EXERCISES TO COMPLETE:
1. According to the article on the fake cancer charity, what total sentence did Hofmans receive this time?
2. Do these statements agree with the article on the fake cancer charity? Answer yes or no for each, quoting the words that decide it. (a) Hofmans is 37 years old. (b) Skowronski's order banned Hofmans from charity work for ten years. (c) Hofmans has two years and eight months left to serve.
3. Put this sentence from the article on the fake cancer charity into French: “How can you trust anything this man says?” Skowronski asked.

PAGE TEXT:

*****

Scamming people for money in the name of a cancer charity, he said, is“brazen” and “deplorable.”

“How can you trust anything this man says?” Skowronski asked.

This time, instead of jail, the total sentence was four years in prison.

Factoring in time spent in custody since last April, Hofmans has two years and eight months left to serve.

Within weeks of completing his 2015 sentence, and despite an order from Skowronski banning him from any charity work for five years, Hofmans, 37, hit the road with cheque books for his fake charity SPH Cancer Foundation and began to tap mostly grocery stores — Foodlands, No Frills, Real Canadian Superstores, Walmarts, Shoppers Drug Mart, Food Basics — for gift cards of any value to hand out to the sick.

Deputy Crown Attorney David Rows told Skowronski that Hofmans would buy the gift cards with SPH cheques and sign them “Charles Paton,” the same surname as one of his best friends.

From January to April, there weren’t many towns and cities in the region he didn’t hit — Chatham, Dorchester, Ingersoll, St. Marys, Aylmer, London, Stratford, St. Thomas, Amherstburg. Leamington, Simcoe, Tillsonburg, Woodstock and Exeter. Some centres were hit more than once.

*****

EXTRACTED ENTRIES:
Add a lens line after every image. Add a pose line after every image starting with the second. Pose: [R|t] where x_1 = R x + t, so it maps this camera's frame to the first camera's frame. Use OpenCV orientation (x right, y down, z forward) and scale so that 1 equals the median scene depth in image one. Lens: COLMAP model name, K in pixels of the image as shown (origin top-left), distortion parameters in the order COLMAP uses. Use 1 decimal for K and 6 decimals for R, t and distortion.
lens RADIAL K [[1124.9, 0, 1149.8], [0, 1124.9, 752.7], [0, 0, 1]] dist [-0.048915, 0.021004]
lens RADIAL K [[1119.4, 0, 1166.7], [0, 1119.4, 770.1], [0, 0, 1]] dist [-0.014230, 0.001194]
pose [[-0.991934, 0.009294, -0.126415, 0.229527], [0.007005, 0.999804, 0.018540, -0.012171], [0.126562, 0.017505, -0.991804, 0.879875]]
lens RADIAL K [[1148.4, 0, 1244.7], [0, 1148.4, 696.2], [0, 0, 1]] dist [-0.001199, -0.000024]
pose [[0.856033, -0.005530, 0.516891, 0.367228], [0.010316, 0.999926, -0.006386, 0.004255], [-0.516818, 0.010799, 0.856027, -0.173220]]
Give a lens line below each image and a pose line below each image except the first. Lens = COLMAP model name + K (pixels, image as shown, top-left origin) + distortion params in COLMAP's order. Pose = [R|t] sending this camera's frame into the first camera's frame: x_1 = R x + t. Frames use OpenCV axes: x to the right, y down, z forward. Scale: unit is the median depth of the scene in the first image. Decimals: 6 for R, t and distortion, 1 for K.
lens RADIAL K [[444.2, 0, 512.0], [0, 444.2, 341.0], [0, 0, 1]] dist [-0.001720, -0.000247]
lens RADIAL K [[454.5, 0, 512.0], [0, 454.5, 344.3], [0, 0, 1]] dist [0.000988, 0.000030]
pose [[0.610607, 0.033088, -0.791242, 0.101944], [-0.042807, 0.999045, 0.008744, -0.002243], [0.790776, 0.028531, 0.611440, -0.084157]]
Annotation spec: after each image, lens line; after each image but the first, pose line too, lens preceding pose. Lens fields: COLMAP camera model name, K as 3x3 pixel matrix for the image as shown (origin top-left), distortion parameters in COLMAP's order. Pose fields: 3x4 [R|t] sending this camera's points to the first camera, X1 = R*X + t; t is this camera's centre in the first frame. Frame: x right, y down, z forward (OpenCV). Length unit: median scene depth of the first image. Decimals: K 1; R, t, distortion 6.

*****

ANSWERS TO THE PROBLEMS:
1. Four years in prison.

2.
(a) Yes: "Hofmans, 37"
(b) No: "banning him from any charity work for five years"
(c) Yes: "Hofmans has two years and eight months left to serve"

3. « Comment peut-on se fier à quoi que ce soit de ce que dit cet homme ? » a demandé Skowronski.